Collect each line in the records below that contains the string "artists", and copy those lines.

____ WORKING DATA

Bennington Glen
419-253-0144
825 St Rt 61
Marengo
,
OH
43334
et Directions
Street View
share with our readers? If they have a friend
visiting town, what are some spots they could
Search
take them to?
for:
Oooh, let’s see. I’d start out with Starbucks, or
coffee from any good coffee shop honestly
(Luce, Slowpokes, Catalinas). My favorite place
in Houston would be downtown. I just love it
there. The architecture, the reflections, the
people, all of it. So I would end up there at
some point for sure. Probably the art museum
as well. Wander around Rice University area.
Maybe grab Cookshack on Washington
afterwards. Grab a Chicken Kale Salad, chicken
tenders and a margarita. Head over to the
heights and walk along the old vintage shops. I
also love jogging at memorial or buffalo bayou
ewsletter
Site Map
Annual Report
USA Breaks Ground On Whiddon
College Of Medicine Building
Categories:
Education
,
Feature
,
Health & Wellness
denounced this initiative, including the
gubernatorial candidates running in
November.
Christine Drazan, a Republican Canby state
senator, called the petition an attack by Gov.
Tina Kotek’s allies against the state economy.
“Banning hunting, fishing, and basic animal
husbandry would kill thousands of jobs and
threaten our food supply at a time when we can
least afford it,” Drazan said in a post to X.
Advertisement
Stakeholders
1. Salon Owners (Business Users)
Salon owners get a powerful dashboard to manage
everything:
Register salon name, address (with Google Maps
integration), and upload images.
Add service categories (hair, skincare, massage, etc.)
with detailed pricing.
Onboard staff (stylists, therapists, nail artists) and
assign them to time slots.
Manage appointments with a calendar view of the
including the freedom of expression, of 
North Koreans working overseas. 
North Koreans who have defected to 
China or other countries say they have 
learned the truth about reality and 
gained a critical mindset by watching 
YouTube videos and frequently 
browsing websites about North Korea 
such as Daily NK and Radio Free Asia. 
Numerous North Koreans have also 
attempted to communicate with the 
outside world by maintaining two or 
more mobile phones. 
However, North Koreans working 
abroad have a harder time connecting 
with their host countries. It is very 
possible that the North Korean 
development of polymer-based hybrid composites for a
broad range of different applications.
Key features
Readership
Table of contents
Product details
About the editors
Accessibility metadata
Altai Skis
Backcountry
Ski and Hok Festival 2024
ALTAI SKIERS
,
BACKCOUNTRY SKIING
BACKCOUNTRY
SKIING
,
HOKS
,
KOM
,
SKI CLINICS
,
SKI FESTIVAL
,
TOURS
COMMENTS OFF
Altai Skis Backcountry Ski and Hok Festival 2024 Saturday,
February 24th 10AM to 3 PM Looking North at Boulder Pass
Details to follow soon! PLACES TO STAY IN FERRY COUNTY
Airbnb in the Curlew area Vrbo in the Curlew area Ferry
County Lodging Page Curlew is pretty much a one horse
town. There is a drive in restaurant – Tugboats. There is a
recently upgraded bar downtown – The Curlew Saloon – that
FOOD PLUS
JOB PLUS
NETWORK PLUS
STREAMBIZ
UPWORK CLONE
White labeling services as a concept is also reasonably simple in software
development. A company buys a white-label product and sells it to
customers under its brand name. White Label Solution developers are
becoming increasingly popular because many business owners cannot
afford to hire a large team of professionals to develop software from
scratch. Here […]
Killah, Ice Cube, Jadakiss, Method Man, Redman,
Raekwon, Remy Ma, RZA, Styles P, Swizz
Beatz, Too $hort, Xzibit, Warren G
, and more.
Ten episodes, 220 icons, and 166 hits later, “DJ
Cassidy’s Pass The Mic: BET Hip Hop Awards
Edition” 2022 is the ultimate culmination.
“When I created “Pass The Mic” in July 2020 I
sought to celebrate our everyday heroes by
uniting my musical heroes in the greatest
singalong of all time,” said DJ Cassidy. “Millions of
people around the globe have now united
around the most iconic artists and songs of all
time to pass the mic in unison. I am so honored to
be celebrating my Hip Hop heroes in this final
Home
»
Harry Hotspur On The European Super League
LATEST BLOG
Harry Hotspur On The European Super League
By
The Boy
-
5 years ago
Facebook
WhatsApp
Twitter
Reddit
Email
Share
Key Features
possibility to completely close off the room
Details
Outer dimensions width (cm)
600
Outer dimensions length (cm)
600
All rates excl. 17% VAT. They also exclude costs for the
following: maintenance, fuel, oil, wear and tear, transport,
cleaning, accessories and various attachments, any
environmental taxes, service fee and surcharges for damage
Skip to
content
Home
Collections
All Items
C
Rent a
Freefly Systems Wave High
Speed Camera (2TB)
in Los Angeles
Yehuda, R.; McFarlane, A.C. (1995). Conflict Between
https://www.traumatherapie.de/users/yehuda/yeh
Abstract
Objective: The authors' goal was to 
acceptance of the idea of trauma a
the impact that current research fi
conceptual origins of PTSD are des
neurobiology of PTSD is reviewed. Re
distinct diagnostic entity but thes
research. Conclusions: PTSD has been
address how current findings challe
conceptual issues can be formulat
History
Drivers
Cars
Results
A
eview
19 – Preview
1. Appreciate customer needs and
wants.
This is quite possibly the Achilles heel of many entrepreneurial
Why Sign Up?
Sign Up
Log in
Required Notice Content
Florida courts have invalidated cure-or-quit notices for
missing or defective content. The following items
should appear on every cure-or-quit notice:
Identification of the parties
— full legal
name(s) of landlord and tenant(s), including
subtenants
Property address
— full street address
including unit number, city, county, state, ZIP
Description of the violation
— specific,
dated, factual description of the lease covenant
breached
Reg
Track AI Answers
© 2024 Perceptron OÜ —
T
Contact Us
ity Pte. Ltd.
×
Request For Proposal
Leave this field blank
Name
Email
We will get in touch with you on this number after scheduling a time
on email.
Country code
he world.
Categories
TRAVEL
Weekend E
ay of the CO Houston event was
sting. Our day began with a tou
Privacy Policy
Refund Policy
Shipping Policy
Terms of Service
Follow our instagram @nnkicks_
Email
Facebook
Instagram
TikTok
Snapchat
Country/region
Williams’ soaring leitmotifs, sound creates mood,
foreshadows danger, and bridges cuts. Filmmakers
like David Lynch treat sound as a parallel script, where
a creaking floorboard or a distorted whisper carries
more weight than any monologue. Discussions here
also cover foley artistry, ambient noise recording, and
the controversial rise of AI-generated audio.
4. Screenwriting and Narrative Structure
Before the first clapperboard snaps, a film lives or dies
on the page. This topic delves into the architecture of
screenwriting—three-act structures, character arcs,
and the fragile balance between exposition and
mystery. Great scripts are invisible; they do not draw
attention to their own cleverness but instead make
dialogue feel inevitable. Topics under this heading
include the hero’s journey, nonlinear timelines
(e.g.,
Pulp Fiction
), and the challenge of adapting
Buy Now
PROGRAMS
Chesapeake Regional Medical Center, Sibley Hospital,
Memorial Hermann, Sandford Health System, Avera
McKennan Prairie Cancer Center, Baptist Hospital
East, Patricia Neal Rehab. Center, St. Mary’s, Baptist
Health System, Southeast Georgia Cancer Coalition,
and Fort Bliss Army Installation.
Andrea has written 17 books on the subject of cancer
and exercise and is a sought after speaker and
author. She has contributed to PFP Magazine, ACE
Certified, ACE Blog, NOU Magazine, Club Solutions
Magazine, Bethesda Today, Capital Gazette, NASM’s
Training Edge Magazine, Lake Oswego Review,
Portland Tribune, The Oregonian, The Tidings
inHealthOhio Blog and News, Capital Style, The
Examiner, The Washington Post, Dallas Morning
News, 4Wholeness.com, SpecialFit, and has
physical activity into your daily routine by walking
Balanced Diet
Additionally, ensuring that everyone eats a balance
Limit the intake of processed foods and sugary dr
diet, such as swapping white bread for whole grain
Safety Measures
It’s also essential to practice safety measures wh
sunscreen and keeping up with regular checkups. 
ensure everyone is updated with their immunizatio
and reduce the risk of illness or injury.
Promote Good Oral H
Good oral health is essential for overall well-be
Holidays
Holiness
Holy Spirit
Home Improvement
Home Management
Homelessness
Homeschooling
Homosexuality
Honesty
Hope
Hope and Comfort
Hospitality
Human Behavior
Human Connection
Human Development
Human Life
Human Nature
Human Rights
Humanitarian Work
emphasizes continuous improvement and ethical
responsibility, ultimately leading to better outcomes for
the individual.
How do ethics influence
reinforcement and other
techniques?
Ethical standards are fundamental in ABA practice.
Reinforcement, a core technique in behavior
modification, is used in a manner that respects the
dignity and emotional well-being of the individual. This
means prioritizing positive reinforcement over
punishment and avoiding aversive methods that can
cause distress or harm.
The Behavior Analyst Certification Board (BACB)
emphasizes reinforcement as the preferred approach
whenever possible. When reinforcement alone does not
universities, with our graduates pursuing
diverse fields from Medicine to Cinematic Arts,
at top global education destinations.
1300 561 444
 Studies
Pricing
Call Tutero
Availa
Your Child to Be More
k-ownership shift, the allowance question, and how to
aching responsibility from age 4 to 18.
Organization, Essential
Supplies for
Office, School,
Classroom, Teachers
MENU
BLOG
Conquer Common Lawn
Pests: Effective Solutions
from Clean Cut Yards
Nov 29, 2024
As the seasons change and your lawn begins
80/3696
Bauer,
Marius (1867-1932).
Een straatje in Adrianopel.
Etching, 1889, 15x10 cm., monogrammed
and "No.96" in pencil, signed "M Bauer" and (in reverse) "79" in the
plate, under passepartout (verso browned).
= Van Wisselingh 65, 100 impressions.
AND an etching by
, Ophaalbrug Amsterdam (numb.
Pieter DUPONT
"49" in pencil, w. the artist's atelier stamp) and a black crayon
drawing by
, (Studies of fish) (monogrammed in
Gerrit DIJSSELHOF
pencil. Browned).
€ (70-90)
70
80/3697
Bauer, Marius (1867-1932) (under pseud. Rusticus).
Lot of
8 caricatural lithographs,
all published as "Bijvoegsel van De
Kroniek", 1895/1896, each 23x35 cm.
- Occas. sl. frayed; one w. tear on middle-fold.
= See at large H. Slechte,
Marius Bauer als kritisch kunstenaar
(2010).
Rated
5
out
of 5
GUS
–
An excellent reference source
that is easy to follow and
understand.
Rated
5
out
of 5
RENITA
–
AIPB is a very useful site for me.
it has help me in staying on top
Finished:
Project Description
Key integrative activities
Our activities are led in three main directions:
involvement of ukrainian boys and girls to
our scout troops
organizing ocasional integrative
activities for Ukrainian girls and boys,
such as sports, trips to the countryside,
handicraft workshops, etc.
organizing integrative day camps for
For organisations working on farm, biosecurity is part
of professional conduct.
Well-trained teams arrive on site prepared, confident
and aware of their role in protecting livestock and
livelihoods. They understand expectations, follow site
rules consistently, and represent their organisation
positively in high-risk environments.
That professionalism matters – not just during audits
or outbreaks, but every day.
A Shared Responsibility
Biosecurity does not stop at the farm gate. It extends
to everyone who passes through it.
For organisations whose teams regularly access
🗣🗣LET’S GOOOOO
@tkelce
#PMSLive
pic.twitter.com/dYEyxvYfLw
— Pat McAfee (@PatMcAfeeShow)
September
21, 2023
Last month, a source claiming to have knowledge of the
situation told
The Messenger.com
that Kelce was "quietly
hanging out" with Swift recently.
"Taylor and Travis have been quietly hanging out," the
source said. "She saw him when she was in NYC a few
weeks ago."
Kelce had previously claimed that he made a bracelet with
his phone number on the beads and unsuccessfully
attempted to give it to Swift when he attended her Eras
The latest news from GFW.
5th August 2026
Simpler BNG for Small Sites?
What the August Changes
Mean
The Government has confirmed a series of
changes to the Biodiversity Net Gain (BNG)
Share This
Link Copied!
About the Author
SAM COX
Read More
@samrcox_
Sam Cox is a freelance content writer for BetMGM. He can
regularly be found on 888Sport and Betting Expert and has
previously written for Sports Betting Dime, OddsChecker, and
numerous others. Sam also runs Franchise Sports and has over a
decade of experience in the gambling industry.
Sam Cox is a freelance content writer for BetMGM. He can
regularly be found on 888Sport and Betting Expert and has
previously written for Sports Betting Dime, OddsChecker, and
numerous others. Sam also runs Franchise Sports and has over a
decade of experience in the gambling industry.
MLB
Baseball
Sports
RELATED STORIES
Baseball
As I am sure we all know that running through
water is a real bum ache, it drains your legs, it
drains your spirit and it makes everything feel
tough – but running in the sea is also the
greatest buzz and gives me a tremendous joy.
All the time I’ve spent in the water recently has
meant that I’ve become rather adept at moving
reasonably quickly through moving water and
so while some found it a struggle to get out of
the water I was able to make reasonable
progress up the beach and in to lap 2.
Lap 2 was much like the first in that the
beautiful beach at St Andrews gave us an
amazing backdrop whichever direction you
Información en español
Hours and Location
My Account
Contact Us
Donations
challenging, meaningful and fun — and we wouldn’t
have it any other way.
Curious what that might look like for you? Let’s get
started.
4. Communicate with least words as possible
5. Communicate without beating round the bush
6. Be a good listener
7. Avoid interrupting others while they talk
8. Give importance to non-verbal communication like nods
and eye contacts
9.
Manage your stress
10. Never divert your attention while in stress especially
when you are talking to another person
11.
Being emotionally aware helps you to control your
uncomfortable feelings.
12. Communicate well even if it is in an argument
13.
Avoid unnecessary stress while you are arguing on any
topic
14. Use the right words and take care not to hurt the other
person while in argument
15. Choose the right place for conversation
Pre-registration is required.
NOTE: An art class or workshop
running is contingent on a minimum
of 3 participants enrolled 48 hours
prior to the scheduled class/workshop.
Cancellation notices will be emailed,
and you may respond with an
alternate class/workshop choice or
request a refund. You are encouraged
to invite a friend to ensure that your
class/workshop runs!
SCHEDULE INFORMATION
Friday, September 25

________

■ **ANSWER SPACE**:
Onboard staff (stylists, therapists, nail artists) and
around the most iconic artists and songs of all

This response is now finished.